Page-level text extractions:
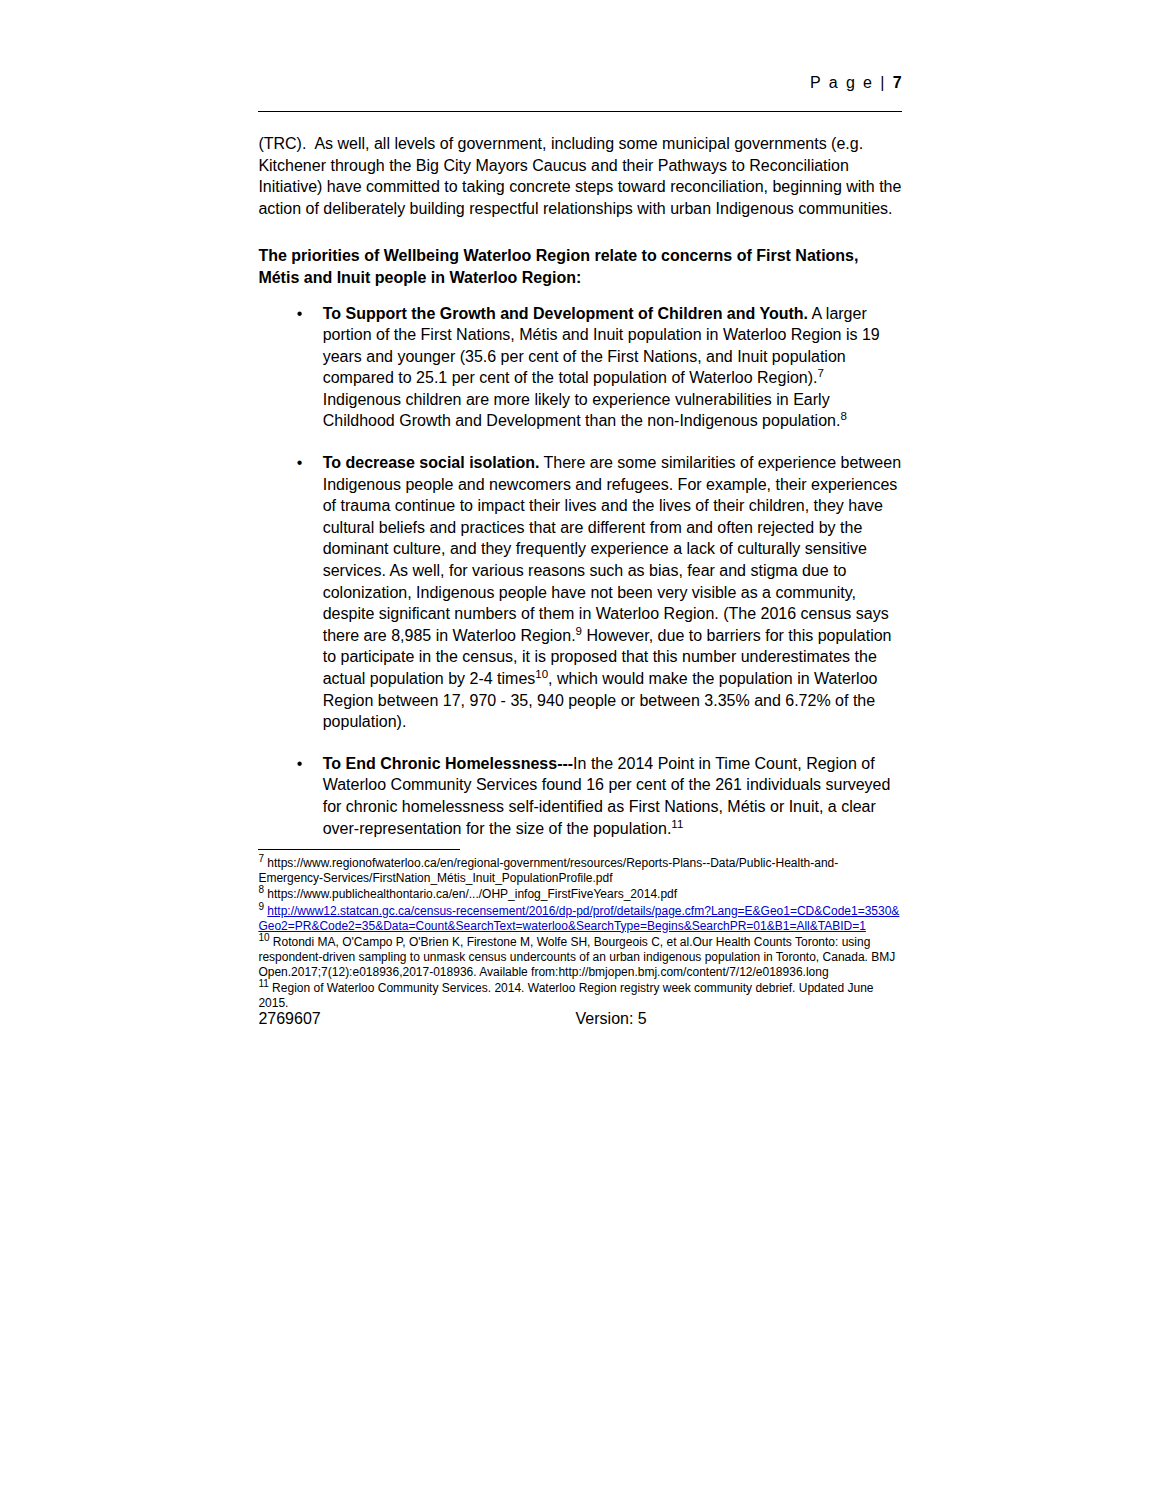P a g e | 7
(TRC). As well, all levels of government, including some municipal governments (e.g. Kitchener through the Big City Mayors Caucus and their Pathways to Reconciliation Initiative) have committed to taking concrete steps toward reconciliation, beginning with the action of deliberately building respectful relationships with urban Indigenous communities.
The priorities of Wellbeing Waterloo Region relate to concerns of First Nations, Métis and Inuit people in Waterloo Region:
To Support the Growth and Development of Children and Youth. A larger portion of the First Nations, Métis and Inuit population in Waterloo Region is 19 years and younger (35.6 per cent of the First Nations, and Inuit population compared to 25.1 per cent of the total population of Waterloo Region).7 Indigenous children are more likely to experience vulnerabilities in Early Childhood Growth and Development than the non-Indigenous population.8
To decrease social isolation. There are some similarities of experience between Indigenous people and newcomers and refugees. For example, their experiences of trauma continue to impact their lives and the lives of their children, they have cultural beliefs and practices that are different from and often rejected by the dominant culture, and they frequently experience a lack of culturally sensitive services. As well, for various reasons such as bias, fear and stigma due to colonization, Indigenous people have not been very visible as a community, despite significant numbers of them in Waterloo Region. (The 2016 census says there are 8,985 in Waterloo Region.9 However, due to barriers for this population to participate in the census, it is proposed that this number underestimates the actual population by 2-4 times10, which would make the population in Waterloo Region between 17, 970 - 35, 940 people or between 3.35% and 6.72% of the population).
To End Chronic Homelessness---In the 2014 Point in Time Count, Region of Waterloo Community Services found 16 per cent of the 261 individuals surveyed for chronic homelessness self-identified as First Nations, Métis or Inuit, a clear over-representation for the size of the population.11
7 https://www.regionofwaterloo.ca/en/regional-government/resources/Reports-Plans--Data/Public-Health-and-Emergency-Services/FirstNation_Métis_Inuit_PopulationProfile.pdf
8 https://www.publichealthontario.ca/en/.../OHP_infog_FirstFiveYears_2014.pdf
9 http://www12.statcan.gc.ca/census-recensement/2016/dp-pd/prof/details/page.cfm?Lang=E&Geo1=CD&Code1=3530&Geo2=PR&Code2=35&Data=Count&SearchText=waterloo&SearchType=Begins&SearchPR=01&B1=All&TABID=1
10 Rotondi MA, O'Campo P, O'Brien K, Firestone M, Wolfe SH, Bourgeois C, et al.Our Health Counts Toronto: using respondent-driven sampling to unmask census undercounts of an urban indigenous population in Toronto, Canada. BMJ Open.2017;7(12):e018936,2017-018936. Available from:http://bmjopen.bmj.com/content/7/12/e018936.long
11 Region of Waterloo Community Services. 2014. Waterloo Region registry week community debrief. Updated June 2015.
2769607
Version: 5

TASK TO CARRY OUT: Would you return all of the entries unchanged while omitting the images?

RESULT:
P a g e | 7
(TRC). As well, all levels of government, including some municipal governments (e.g. Kitchener through the Big City Mayors Caucus and their Pathways to Reconciliation Initiative) have committed to taking concrete steps toward reconciliation, beginning with the action of deliberately building respectful relationships with urban Indigenous communities.
The priorities of Wellbeing Waterloo Region relate to concerns of First Nations, Métis and Inuit people in Waterloo Region:
To Support the Growth and Development of Children and Youth. A larger portion of the First Nations, Métis and Inuit population in Waterloo Region is 19 years and younger (35.6 per cent of the First Nations, and Inuit population compared to 25.1 per cent of the total population of Waterloo Region).7 Indigenous children are more likely to experience vulnerabilities in Early Childhood Growth and Development than the non-Indigenous population.8
To decrease social isolation. There are some similarities of experience between Indigenous people and newcomers and refugees. For example, their experiences of trauma continue to impact their lives and the lives of their children, they have cultural beliefs and practices that are different from and often rejected by the dominant culture, and they frequently experience a lack of culturally sensitive services. As well, for various reasons such as bias, fear and stigma due to colonization, Indigenous people have not been very visible as a community, despite significant numbers of them in Waterloo Region. (The 2016 census says there are 8,985 in Waterloo Region.9 However, due to barriers for this population to participate in the census, it is proposed that this number underestimates the actual population by 2-4 times10, which would make the population in Waterloo Region between 17, 970 - 35, 940 people or between 3.35% and 6.72% of the population).
To End Chronic Homelessness---In the 2014 Point in Time Count, Region of Waterloo Community Services found 16 per cent of the 261 individuals surveyed for chronic homelessness self-identified as First Nations, Métis or Inuit, a clear over-representation for the size of the population.11
7 https://www.regionofwaterloo.ca/en/regional-government/resources/Reports-Plans--Data/Public-Health-and-Emergency-Services/FirstNation_Métis_Inuit_PopulationProfile.pdf
8 https://www.publichealthontario.ca/en/.../OHP_infog_FirstFiveYears_2014.pdf
9 http://www12.statcan.gc.ca/census-recensement/2016/dp-pd/prof/details/page.cfm?Lang=E&Geo1=CD&Code1=3530&Geo2=PR&Code2=35&Data=Count&SearchText=waterloo&SearchType=Begins&SearchPR=01&B1=All&TABID=1
10 Rotondi MA, O'Campo P, O'Brien K, Firestone M, Wolfe SH, Bourgeois C, et al.Our Health Counts Toronto: using respondent-driven sampling to unmask census undercounts of an urban indigenous population in Toronto, Canada. BMJ Open.2017;7(12):e018936,2017-018936. Available from:http://bmjopen.bmj.com/content/7/12/e018936.long
11 Region of Waterloo Community Services. 2014. Waterloo Region registry week community debrief. Updated June 2015.
2769607
Version: 5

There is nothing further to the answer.